SOHR reported on 7 August that “due to ongoing violence and violations by local and foreign actors, coupled with widespread security chaos,” at least 9,889 people have been killed since 8 December 2024, the day Damascus fell.

The SORH said that 7,449 civilians were among the victims, including 396 children and 541 women.

It also stressed that there has been no accountability for killings carried out by members of Syria’s security forces and affiliated armed factions, while “in some cases, perpetrators are being covered up and facts are being distorted.”

The SOHR noted, for example, that the fact-finding committee formed to investigate the massacre of roughly 1,600 Alawite civilians in Syria’s coastal regions in March “did not provide results consistent with the facts,” and was released while government forces and affiliated factions were carrying out new massacres of Druze civilians in Suwayda.

At the same time, pro-government media have launched campaigns aimed at undermining any groups seeking to document or expose the human rights violations, including by “disseminating sectarian and inflammatory rhetoric” against specific religious minority groups.

= = = = =

— TASK PROMPT —
Rewrite the stretch of the report on violence in Syria from "It also stressed" through "civilians in Suwayda.", putting "investigative committee" in place of "fact-finding committee".

— EXERCISE DATA —
= = = = =

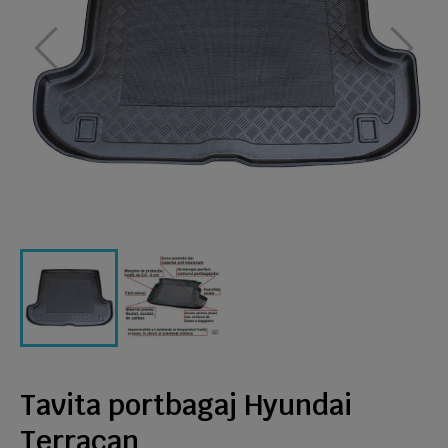
Tavita portbagaj Hyundai
Terracan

= = = = =

— ANSWER BELOW —
It also stressed that there has been no accountability for killings carried out by members of Syria’s security forces and affiliated armed factions, while “in some cases, perpetrators are being covered up and facts are being distorted.”

The SOHR noted, for example, that the investigative committee formed to investigate the massacre of roughly 1,600 Alawite civilians in Syria’s coastal regions in March “did not provide results consistent with the facts,” and was released while government forces and affiliated factions were carrying out new massacres of Druze civilians in Suwayda.